What is needed.
Copy out the whole listing below exactly.

Extracted information.
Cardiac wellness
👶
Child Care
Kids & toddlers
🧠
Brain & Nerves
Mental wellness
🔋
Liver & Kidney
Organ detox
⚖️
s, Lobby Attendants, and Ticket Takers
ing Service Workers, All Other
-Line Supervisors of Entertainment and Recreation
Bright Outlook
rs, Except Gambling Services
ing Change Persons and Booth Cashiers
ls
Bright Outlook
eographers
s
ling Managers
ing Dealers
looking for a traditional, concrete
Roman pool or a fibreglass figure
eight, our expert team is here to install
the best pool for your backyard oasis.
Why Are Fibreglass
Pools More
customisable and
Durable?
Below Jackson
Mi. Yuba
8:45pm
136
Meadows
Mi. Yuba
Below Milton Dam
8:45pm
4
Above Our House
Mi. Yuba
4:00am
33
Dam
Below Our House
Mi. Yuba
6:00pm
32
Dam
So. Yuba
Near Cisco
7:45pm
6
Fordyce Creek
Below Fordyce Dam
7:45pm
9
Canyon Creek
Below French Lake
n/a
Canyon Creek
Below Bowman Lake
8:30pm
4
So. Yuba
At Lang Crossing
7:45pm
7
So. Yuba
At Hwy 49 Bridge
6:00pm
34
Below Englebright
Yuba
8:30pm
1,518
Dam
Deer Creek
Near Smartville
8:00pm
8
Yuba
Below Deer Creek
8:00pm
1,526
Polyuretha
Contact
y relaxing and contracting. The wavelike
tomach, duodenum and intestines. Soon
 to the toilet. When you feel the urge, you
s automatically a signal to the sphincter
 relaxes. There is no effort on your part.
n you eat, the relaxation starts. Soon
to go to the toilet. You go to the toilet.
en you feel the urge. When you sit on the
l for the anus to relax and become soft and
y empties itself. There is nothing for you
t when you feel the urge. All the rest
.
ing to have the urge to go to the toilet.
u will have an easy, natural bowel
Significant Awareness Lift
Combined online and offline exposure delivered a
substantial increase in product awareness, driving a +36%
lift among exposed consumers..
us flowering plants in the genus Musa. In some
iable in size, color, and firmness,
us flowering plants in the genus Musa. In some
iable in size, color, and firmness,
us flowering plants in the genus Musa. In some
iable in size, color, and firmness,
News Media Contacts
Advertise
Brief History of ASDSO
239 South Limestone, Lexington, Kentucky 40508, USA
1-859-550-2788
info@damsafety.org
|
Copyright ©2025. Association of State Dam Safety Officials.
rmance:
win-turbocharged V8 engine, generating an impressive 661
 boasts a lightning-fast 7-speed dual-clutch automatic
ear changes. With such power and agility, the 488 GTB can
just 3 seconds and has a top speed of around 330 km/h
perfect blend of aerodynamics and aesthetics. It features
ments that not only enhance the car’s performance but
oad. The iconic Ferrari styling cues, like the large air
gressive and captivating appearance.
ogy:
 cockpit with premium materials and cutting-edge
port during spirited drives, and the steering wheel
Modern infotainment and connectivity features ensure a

Result of the task.
Cardiac wellness
👶
Child Care
Kids & toddlers
🧠
Brain & Nerves
Mental wellness
🔋
Liver & Kidney
Organ detox
⚖️
s, Lobby Attendants, and Ticket Takers
ing Service Workers, All Other
-Line Supervisors of Entertainment and Recreation
Bright Outlook
rs, Except Gambling Services
ing Change Persons and Booth Cashiers
ls
Bright Outlook
eographers
s
ling Managers
ing Dealers
looking for a traditional, concrete
Roman pool or a fibreglass figure
eight, our expert team is here to install
the best pool for your backyard oasis.
Why Are Fibreglass
Pools More
customisable and
Durable?
Below Jackson
Mi. Yuba
8:45pm
136
Meadows
Mi. Yuba
Below Milton Dam
8:45pm
4
Above Our House
Mi. Yuba
4:00am
33
Dam
Below Our House
Mi. Yuba
6:00pm
32
Dam
So. Yuba
Near Cisco
7:45pm
6
Fordyce Creek
Below Fordyce Dam
7:45pm
9
Canyon Creek
Below French Lake
n/a
Canyon Creek
Below Bowman Lake
8:30pm
4
So. Yuba
At Lang Crossing
7:45pm
7
So. Yuba
At Hwy 49 Bridge
6:00pm
34
Below Englebright
Yuba
8:30pm
1,518
Dam
Deer Creek
Near Smartville
8:00pm
8
Yuba
Below Deer Creek
8:00pm
1,526
Polyuretha
Contact
y relaxing and contracting. The wavelike
tomach, duodenum and intestines. Soon
 to the toilet. When you feel the urge, you
s automatically a signal to the sphincter
 relaxes. There is no effort on your part.
n you eat, the relaxation starts. Soon
to go to the toilet. You go to the toilet.
en you feel the urge. When you sit on the
l for the anus to relax and become soft and
y empties itself. There is nothing for you
t when you feel the urge. All the rest
.
ing to have the urge to go to the toilet.
u will have an easy, natural bowel
Significant Awareness Lift
Combined online and offline exposure delivered a
substantial increase in product awareness, driving a +36%
lift among exposed consumers..
us flowering plants in the genus Musa. In some
iable in size, color, and firmness,
us flowering plants in the genus Musa. In some
iable in size, color, and firmness,
us flowering plants in the genus Musa. In some
iable in size, color, and firmness,
News Media Contacts
Advertise
Brief History of ASDSO
239 South Limestone, Lexington, Kentucky 40508, USA
1-859-550-2788
info@damsafety.org
|
Copyright ©2025. Association of State Dam Safety Officials.
rmance:
win-turbocharged V8 engine, generating an impressive 661
 boasts a lightning-fast 7-speed dual-clutch automatic
ear changes. With such power and agility, the 488 GTB can
just 3 seconds and has a top speed of around 330 km/h
perfect blend of aerodynamics and aesthetics. It features
ments that not only enhance the car’s performance but
oad. The iconic Ferrari styling cues, like the large air
gressive and captivating appearance.
ogy:
 cockpit with premium materials and cutting-edge
port during spirited drives, and the steering wheel
Modern infotainment and connectivity features ensure a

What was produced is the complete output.